Empezaron con una línea imaginara que unía esas partes del mundo que reservaban para sus cenizas. Océanos, montañas, desiertos y la confluencia de ciertos ríos ponían de manifiesto que aquello no era plano y la vida tampoco. La línea imaginaria fue tornándose un lazo, con tramos sedosos pero hecha de áspero cordel. Y se ponía de manifiesto que aquello no iba a ser fácil y el amor tampoco. La línea imaginaria comenzó a rodear las siluetas de los cuerpos desnudos y también las calles de Madrid. Trazó un rastro tan profundo en el asfalto que tan sólo Pulgarcito sería capaz de perderse.
La rosa de los vientos no calibraba las direcciones y el imán no obedecía a los puntos geográficos. La boca era el Norte; el Este, todos aquellos lugares coronados por la nieve; el Oeste, cualquier bar que oliese a cerveza y el Sur...el Sur era un hogar cualquiera. Recordaron que una vez existió un mapa sin direcciones, sin coherencia, iluminado por las mil luciérnagas que brillaban entre la vegetación de los enclaves estratégicos. Por aquel entonces, cualquiera podía guiarse con una pizca de instinto y mala orientación, como si fuese Pulgarcito.
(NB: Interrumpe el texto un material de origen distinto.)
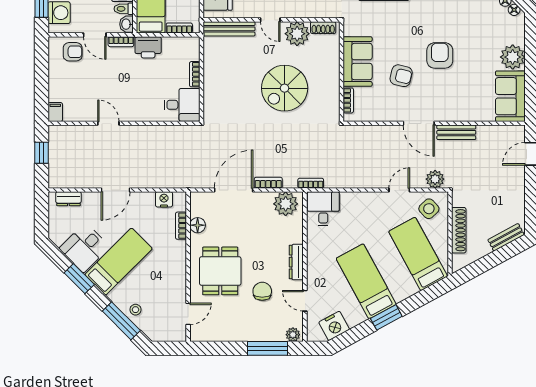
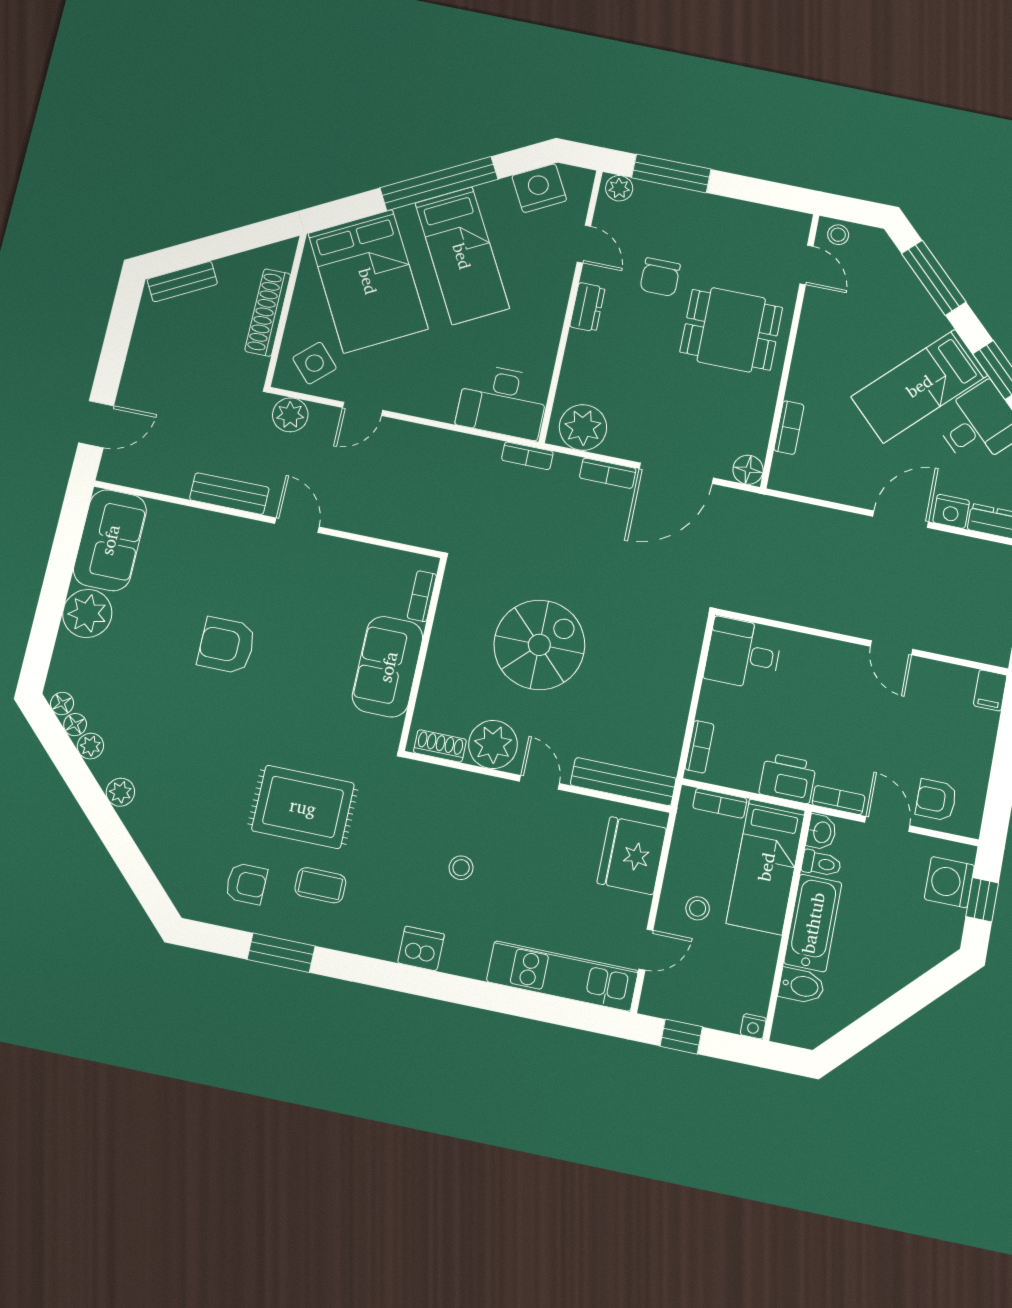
armchair: (440, 55) -> (227, 645), turned 90
bookcase: (195, 74) -> (700, 747), moved
armchair: (401, 76) -> (310, 622), removed
door: (419, 123) -> (297, 525), width x0.73
nightstand: (164, 199) -> (951, 511), moved
desk: (323, 209) -> (503, 401), width x1.37
floor lamp: (198, 225) -> (748, 470), moved
bed: (418, 254) -> (368, 281), width x1.50
dresser: (296, 262) -> (587, 307), width x0.70
dining table: (220, 271) -> (731, 330), turned 90
stool: (135, 310) -> (838, 235), moved
door: (188, 314) -> (807, 265), swing flipped
window: (386, 317) -> (439, 184), width x2.11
Reservaron su pasión para cuando llegasen a aquellos puntos estratégicos, mientras intentaban allanar el terreno a base de intelecto. Los caminos de piedras surgían de una casa en la montaña a donde no llegaba la línea imaginaria. Ése era su objetivo: el de él, el de ella. Allí donde ni siquiera Pulgarcito pudiese alcanzarlos; allí donde pudieran dejar a un lado la racionalidad y madurez. No llegaron nunca y, a medio camino, donde aún veían el trazo de la línea imaginaria, se detuvieron para descansar sobre la mullida hierba en la que habitaban las luciérnagas. Nada más se supo de ellos. No al menos de ellos como uno sólo, sino de ellos como dos Pulgarcitos en busca de una paz interior en la que sus cenizas yaciesen distantes.